Using this program, you should then find the match length histogram and longest exactly matching sequences in orthologous 10-megabase regions in the human and mouse genomes. Several interesting genes are located here. For example, goosecoid (GSC) is a homeobox gene which plays a crucial role in the phenomenon of Spemann's Organizer (Ref). DICER1 is involved in the maturation of several classes of small non-coding RNAs, such as microRNAs (Ref). Once you find the longest match(es) using your program, you should then try to figure out what biological feature they correspond to. You can do this by exploring the UCSC browser (hg38 and mm10). Hint: see this Science paper on "ultraconserved elements" (UCEs; >=200 bp exact match between mouse and human). Extra credit (1 point): based on your histogram, how many UCEs are there in this region? Justify your answer.
To test whether your program is working correctly, run it first on the test example indicated below (with two different bacterial genomes) to see whether you get the right answer. The FASTA files for the test examples can be found here and here. The General feature format files are here and here. In general, FASTA files for these and other bacterial genomes can be found by going to the NCBI web site and following appropriate links. (On the NCBI site, the FASTA files containing the full genome sequences have the suffix .fna. To find the biological features, look in the 'General feature format' or 'Genbank format' files for the organisms (which have the suffix .gff and .gbk on the NCBI site) and find the annotated 'feature' in each genome that overlaps the matching segment you found. You don't need to write a program to do this -- you can just read the .gff or .gbk file on the website.) .gff files are also searchable by 'bedtools intersect -a {your.gff} -b {region_of_interest.bed}'.
You must turn in your results and your computer program, using this file as a template. Please put everything into ONE file - do not send an archive of files or a tar file. After creating a plain text file (NOT a word processing document file) in this format, compress it (using either Unix compress, or gzip -- if you don't have access to either of these programs, let us know), and send it as an attachment to both Phil at phg@uw.edu and CX at cxqiu@uw.edu.

Details:

Fasta: put the name of the fasta file, along with the first line.

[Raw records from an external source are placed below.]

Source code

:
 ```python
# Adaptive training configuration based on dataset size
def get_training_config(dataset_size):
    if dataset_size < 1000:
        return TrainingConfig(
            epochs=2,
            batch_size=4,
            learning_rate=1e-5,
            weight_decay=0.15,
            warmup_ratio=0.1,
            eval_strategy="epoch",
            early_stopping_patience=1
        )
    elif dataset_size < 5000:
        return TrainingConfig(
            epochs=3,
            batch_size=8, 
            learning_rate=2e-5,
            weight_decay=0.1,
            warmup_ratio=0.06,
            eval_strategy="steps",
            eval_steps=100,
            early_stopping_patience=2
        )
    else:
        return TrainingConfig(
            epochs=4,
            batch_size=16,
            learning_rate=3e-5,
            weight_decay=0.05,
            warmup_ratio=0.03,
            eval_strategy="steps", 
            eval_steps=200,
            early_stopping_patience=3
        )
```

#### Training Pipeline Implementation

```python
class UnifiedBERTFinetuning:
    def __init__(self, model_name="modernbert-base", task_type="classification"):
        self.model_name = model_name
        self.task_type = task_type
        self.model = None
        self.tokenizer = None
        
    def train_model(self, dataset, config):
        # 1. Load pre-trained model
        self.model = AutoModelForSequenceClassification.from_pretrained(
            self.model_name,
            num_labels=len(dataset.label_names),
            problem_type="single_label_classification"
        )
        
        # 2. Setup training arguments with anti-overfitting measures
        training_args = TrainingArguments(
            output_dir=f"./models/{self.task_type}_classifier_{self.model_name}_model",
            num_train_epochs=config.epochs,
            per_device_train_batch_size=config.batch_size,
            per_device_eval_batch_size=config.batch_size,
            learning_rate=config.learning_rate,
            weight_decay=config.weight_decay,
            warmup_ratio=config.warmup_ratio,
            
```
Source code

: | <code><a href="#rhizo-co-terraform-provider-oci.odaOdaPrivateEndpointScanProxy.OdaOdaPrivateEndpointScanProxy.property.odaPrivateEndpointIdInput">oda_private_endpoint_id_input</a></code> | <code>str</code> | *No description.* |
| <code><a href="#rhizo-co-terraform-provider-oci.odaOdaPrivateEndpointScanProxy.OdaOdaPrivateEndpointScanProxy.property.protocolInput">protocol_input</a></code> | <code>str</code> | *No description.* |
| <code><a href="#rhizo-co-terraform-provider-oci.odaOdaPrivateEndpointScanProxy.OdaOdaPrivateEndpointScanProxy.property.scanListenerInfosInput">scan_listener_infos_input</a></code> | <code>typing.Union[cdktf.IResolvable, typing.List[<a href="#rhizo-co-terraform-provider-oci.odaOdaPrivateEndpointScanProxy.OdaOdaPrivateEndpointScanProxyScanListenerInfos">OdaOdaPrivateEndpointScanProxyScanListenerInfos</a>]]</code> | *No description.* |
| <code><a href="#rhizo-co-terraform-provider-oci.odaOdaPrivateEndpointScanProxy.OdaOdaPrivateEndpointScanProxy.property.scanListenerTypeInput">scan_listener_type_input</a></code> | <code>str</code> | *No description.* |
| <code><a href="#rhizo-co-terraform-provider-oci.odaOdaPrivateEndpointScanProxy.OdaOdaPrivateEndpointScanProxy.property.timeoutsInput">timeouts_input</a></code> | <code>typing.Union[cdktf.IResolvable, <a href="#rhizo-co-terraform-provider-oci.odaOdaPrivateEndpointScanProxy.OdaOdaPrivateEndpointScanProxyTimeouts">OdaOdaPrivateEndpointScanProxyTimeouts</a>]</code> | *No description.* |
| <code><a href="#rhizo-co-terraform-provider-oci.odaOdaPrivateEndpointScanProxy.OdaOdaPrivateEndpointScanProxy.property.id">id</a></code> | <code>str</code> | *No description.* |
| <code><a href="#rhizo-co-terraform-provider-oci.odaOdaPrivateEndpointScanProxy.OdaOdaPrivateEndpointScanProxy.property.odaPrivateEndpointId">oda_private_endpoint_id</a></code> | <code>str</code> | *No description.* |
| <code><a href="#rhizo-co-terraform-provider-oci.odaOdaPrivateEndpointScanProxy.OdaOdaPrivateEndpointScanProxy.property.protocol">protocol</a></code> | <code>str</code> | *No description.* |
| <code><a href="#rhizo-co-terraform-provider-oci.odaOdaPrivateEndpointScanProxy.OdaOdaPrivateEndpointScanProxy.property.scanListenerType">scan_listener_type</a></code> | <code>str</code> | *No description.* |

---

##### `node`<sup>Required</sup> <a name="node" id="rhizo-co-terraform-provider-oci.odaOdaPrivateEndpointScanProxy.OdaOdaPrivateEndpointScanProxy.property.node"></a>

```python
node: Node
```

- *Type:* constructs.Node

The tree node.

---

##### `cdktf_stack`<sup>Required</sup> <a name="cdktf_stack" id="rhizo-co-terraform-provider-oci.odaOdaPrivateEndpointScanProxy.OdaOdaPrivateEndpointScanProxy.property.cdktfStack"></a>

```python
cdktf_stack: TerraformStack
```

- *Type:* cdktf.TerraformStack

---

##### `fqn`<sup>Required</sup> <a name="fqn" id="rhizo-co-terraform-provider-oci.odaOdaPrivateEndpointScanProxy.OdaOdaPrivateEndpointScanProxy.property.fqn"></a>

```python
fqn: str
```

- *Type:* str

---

Nucleotide histogram: count the total number of bases ("*") and the number of times each specific base occurs. i.e.:

Match Length Histogram: report a histogram which indicates, for each length, the number of sequence 1 suffices having that match length to sequence 2. i.e.:

  Match Length Histogram:
  1 match count
  2 match count
  3 match count
  .
  .
  list all the match length counts
  (only first/last 3 shown here)
  .
  .
  20 match count
  21 match count
  22 match count

Extra credit question: Based on your histogram, report the number of UCEs in this region and justify your answer.

Description (for the longest match): Put a short identification of the shared DNA subsequence, for instance: "This DNA sequence is the first 20 bases of an RNA polymerase gene."

Position (for the longest match): Put the location of the matching subsequence within the input sequence here (rather than the absolute location in the given genome). The location should be the index of the DNA base in the sequence that is closest to the beginning of the forward strand. Use a coordinate system starting at 1 rather than 0. For example, if the two chromosomal strands are:

  			 5'-ACTGA-3'
  			 3'-TGACT-5'

and you found the subsequence TCA on the reverse strand to be the longest match to the other sequence, then the location should be reported as 3. If instead you found CTG on the forward strand, then the location should be reported as 2.